**Exercise aim**:
Reproduce the listing below, swapping every "Connection" for "Link" and leaving everything else unchanged.
=== Begin Enclosure ===
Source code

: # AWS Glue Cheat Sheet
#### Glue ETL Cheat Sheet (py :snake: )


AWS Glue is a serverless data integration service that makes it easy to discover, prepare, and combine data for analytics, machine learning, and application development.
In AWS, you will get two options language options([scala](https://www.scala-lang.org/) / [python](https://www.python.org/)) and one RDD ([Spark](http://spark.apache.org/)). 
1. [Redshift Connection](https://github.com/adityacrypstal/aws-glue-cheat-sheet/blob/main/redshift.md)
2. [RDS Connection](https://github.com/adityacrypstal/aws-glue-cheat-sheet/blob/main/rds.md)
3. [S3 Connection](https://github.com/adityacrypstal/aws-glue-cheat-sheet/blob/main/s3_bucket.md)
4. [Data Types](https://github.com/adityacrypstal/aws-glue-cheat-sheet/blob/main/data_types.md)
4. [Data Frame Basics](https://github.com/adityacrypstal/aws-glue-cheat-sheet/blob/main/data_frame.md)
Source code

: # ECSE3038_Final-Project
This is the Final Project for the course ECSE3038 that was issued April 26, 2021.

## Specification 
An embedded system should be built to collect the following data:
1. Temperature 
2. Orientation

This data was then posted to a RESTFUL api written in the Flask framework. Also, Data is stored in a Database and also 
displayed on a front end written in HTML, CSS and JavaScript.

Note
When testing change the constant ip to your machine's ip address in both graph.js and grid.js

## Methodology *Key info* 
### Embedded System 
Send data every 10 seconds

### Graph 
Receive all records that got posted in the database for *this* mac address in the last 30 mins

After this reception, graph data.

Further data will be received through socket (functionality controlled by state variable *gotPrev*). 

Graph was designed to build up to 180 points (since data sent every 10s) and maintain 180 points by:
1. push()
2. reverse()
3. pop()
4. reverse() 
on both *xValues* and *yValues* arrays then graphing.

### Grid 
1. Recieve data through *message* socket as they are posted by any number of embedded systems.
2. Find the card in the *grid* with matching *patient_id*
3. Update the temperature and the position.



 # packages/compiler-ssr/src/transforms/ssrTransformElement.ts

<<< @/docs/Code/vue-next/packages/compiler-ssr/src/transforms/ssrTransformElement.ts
=== End Enclosure ===
**Problem solution**:
Source code

: # AWS Glue Cheat Sheet
#### Glue ETL Cheat Sheet (py :snake: )


AWS Glue is a serverless data integration service that makes it easy to discover, prepare, and combine data for analytics, machine learning, and application development.
In AWS, you will get two options language options([scala](https://www.scala-lang.org/) / [python](https://www.python.org/)) and one RDD ([Spark](http://spark.apache.org/)). 
1. [Redshift Link](https://github.com/adityacrypstal/aws-glue-cheat-sheet/blob/main/redshift.md)
2. [RDS Link](https://github.com/adityacrypstal/aws-glue-cheat-sheet/blob/main/rds.md)
3. [S3 Link](https://github.com/adityacrypstal/aws-glue-cheat-sheet/blob/main/s3_bucket.md)
4. [Data Types](https://github.com/adityacrypstal/aws-glue-cheat-sheet/blob/main/data_types.md)
4. [Data Frame Basics](https://github.com/adityacrypstal/aws-glue-cheat-sheet/blob/main/data_frame.md)
Source code

: # ECSE3038_Final-Project
This is the Final Project for the course ECSE3038 that was issued April 26, 2021.

## Specification 
An embedded system should be built to collect the following data:
1. Temperature 
2. Orientation

This data was then posted to a RESTFUL api written in the Flask framework. Also, Data is stored in a Database and also 
displayed on a front end written in HTML, CSS and JavaScript.

Note
When testing change the constant ip to your machine's ip address in both graph.js and grid.js

## Methodology *Key info* 
### Embedded System 
Send data every 10 seconds

### Graph 
Receive all records that got posted in the database for *this* mac address in the last 30 mins

After this reception, graph data.

Further data will be received through socket (functionality controlled by state variable *gotPrev*). 

Graph was designed to build up to 180 points (since data sent every 10s) and maintain 180 points by:
1. push()
2. reverse()
3. pop()
4. reverse() 
on both *xValues* and *yValues* arrays then graphing.

### Grid 
1. Recieve data through *message* socket as they are posted by any number of embedded systems.
2. Find the card in the *grid* with matching *patient_id*
3. Update the temperature and the position.



 # packages/compiler-ssr/src/transforms/ssrTransformElement.ts

<<< @/docs/Code/vue-next/packages/compiler-ssr/src/transforms/ssrTransformElement.ts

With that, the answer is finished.